So back in May, my mom and I went shopping to celebrate my birthday and Mother's Day. We went a bunch of places and got some pretty cute stuff. But the first place we went was Macy's, intended to be a quick stop, that ended up being over an hour of shopping and trying on clothes. During this time, we discovered the very front section of the store where they keep the really cute but rather too expensive junior size items, stuff that actually fits me and is totally my style but I can't really afford.
For fun, we tried on a bunch of stuff. I found a retro Journey t-shirt I liked ($60!) and a vest covered in beads and metal that probably weighed several pounds. And then there was the skirt.
The skirt was a tiered mini, purple with white hearts all over it and an exposed zipper that was supposed to be in the front but I liked better in the back. It fit perfectly and I loved it. But for fifty dollars, I was a little hesitant. After all, the day had just started, and I didn't want to spend too much right away. I could always come back for it later, right?
Well, I didn't buy it that day. But I didn't forget about it either. So the next time I went to Macy's I looked for it. Of course it was gone. I tried online, but I couldn't remember the brand. I scoured the skirt section of the website, but no luck. The skirt had gotten away.
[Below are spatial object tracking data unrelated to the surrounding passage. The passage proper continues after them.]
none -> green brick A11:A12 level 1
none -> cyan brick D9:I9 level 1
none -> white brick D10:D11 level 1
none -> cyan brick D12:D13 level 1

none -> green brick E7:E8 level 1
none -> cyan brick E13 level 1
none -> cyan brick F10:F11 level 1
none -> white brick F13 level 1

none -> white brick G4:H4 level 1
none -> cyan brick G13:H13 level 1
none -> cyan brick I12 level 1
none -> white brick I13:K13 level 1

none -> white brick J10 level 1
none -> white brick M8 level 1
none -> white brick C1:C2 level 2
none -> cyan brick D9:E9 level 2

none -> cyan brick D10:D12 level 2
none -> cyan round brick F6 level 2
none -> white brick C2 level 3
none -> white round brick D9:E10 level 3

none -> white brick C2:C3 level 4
Cut to two days ago. Joe was working, and I was killing time until I could go pick him up. I went to the mall. I went to Macy's. I browsed the same front section of the store. I checked the clearance.
And there it was.
Not only was it there, it was the only one. And in my size. And forty percent off.
Apparently, whoever had ended up buying the skirt had kept it for a couple of months and returned it, and it just so happened to be there the same day as I was. And only go to that Macy's once every month or two. So of course I tried it on again. And wanted it. But I had just bought another skirt minutes before, and though forty percent off is great, it was still thirty bucks on top of the twenty five I had just spent. So I decided to think about it. I left and went to a bunch of other stores. I resisted temptation.
You might think that I felt victorious or proud that I didn't buy the skirt right away. But instead I felt anxious, nervous. What if somebody else bought it while I was shopping? Should I just go back and get it? Should I buy it at all? Shouldn't I be careful with my money, since I don't have much disposable income? I was confused, my mind going back and forth, unsure of what to do.
After an hour or so, I noticed a store starting to close. Then another. It was Sunday--the mall was closing at six! And I was on the other side of the mall from Macy's! It was decision time, and now I knew what to do. I wanted that skirt. For three months I had thought about it, and I knew if I didn't get it now I would always remember it and kick myself for not buying it. But did I have enough time? Would Macy's close before I could get there?
Luckily, I made it. I whisked in, grabbed the skirt and bought it. The sales clerk admired it, and as the transaction was completed I placed the skirt in my bag and left the mall. It felt right.
And here it is:
As I said, the zipper is supposed to be in front, but it looks a bit strange that way to me, so I wear it in back. I love the heart print, it's cute but not too precious.
Rings worn with my outfit: white gold band from Joe, sapphire and diamonds unclaimed from a lost and found, aquamarine birthstone my mom's from high school.